* LIST OF TASKS
• A. In the PySpark email thread, what storage format does the code use when it creates the table?
• B. Continue the PySpark email thread from the point where it stops.

* SOURCE DOCUMENT

◆ ◆ ◆ ◆ ◆

Re: Using Lambda function to generate random data in PySpark throws not defined error

2020-12-11 Thread Mich Talebzadeh
Sorry, part of the code is not that visible

rdd = sc.parallelize(Range). \
   map(lambda x: (x, uf.clustered(x, numRows), \
 uf.scattered(x,1), \
 uf.randomised(x,1), \
 uf.randomString(50), \
 uf.padString(x," ",50), \
 uf.padSingleChar("x",4000)))



*Disclaimer:* Use it at your own risk. Any and all responsibility for any
loss, damage or destruction of data or any other property which may arise
from relying on this email's technical content is explicitly disclaimed.
The author will in no case be liable for any monetary damages arising from
such loss, damage or destruction.




On Fri, 11 Dec 2020 at 16:56, Mich Talebzadeh 
wrote:

> Thanks Sean,
>
> This is the code
>
> numRows = 10   ## do in increment of 50K rows otherwise you blow up 
> driver memory!
> #
> ## Check if table exist otherwise create it
>
>
> rows = 0
> sqltext  = ""
> if (spark.sql(f"SHOW TABLES IN {DB} like '{tableName}'").count() == 1):
>   rows = spark.sql(f"""SELECT COUNT(1) FROM 
> {fullyQualifiedTableName}""").collect()[0][0]
>   print ("number of rows is ",rows)
> else:
>   print(f"\nTable {fullyQualifiedTableName} does not exist, creating table ")
>   sqltext = """
>   CREATE TABLE {DB}.{tableName}(
>   ID INT
>   , CLUSTERED INT
>   , SCATTERED INT
>   , RANDOMISED INT
>   , RANDOM_STRING VARCHAR(50)
>   , SMALL_VC VARCHAR(50)
>   , PADDING  VARCHAR(4000)
>   )
>   STORED AS PARQUET
>   """
>   spark.sql(sqltext)
>
> start = 0
> if (rows == 0):
>   start = 1
> else:
>   maxID = spark.sql(f"SELECT MAX(id) FROM 
> {fullyQualifiedTableName}").collect()[0][0]
>   start = maxID + 1
>   end = start + numRows - 1
> print ("starting at ID = ",start, ",ending on = ",end)
> Range = range(start, end+1)
> ## This traverses through the Range and increment "x" by one unit each time, 
> and that x value is used in the code to generate random data through Python 
> functions in a class
> print(numRows)
> print(uf.clustered(200,numRows))
> rdd = sc.parallelize(Range). \
>  map(lambda x: (x, uf.clustered(x, numRows), \
>uf.scattered(x,1), \
>uf.randomised(x,1), \
>uf.randomString(50), \
>uf.padString(x," ",50), \
>uf.padSingleChar("x",4000)))

◆ ◆ ◆ ◆ ◆

* DATA UNDER STUDY
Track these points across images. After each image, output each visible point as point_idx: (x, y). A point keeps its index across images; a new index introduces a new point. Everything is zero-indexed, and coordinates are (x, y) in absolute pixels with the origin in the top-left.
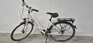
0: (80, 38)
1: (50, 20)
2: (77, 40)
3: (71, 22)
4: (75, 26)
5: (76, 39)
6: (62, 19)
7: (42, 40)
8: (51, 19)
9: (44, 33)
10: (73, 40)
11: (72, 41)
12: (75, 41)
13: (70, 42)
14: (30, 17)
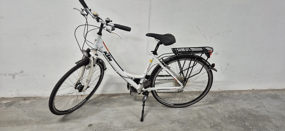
0: (221, 96)
1: (155, 53)
2: (216, 101)
3: (204, 56)
4: (213, 65)
5: (212, 98)
6: (183, 50)
7: (131, 108)
8: (156, 50)
9: (138, 87)
10: (206, 101)
11: (204, 105)
12: (211, 102)
13: (201, 105)
14: (101, 45)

◆ ◆ ◆ ◆ ◆

* ANSWER SECTION
• A. Parquet.

• B.
> df = rdd.toDF(). \
>  withColumnRenamed("_1","ID"). \
>  withColumnRenamed("_2", "CLUSTERED"). \
>  withColumnRenamed("_3", "SCATTERED"). \
>  withColumnRenamed("_4", "RANDOMISED"). \
>  withColumnRenamed("_5", "RANDOM_STRING"). \
>  withColumnRenamed("_6", "SMALL_VC"). \
>  withColumnRenamed("_7", "PADDING")
>
>
> And this is the run with error
>
>
> Started at
>
> 11/12/2020 14:42:45.45
>
> number of rows is  450
>
> starting at ID =  451 ,ending on =  460
>
> 10
>
> 0.00199
>
> 20/12/11 14:42:56 ERROR Executor: Exception in task 0.0 in stage 7.0 (TID
> 33)
>
> org.apache.spark.api.python.PythonException: Traceback (most recent call
> last):
>
>   File
> "C:\spark-3.0.1-bin-hadoop2.7\python\lib\pyspark.zip\pyspark\worker.py",
> line 605, in main
>
>   File
> "C:\spark-3.0.1-bin-hadoop2.7\python\lib\pyspark.zip\pyspark\worker.py",
> line 597, in process
>
>   File
> "C:\spark-3.0.1-bin-hadoop2.7\python\lib\pyspark.zip\pyspark\serializers.py",
> line 271, in dump_stream
>
> vs = list(itertools.islice(iterator, batch))
>
>   File "C:\spark-3.0.1-bin-hadoop2.7\python\pyspark\rdd.py", line 1440,
> in takeUpToNumLeft
>
> yield next(iterator)
>
>   File
> "C:\spark-3.0.1-bin-hadoop2.7\python\lib\pyspark.zip\pyspark\util.py", line
> 107, in wrapper
>
> return f(*args, **kwargs)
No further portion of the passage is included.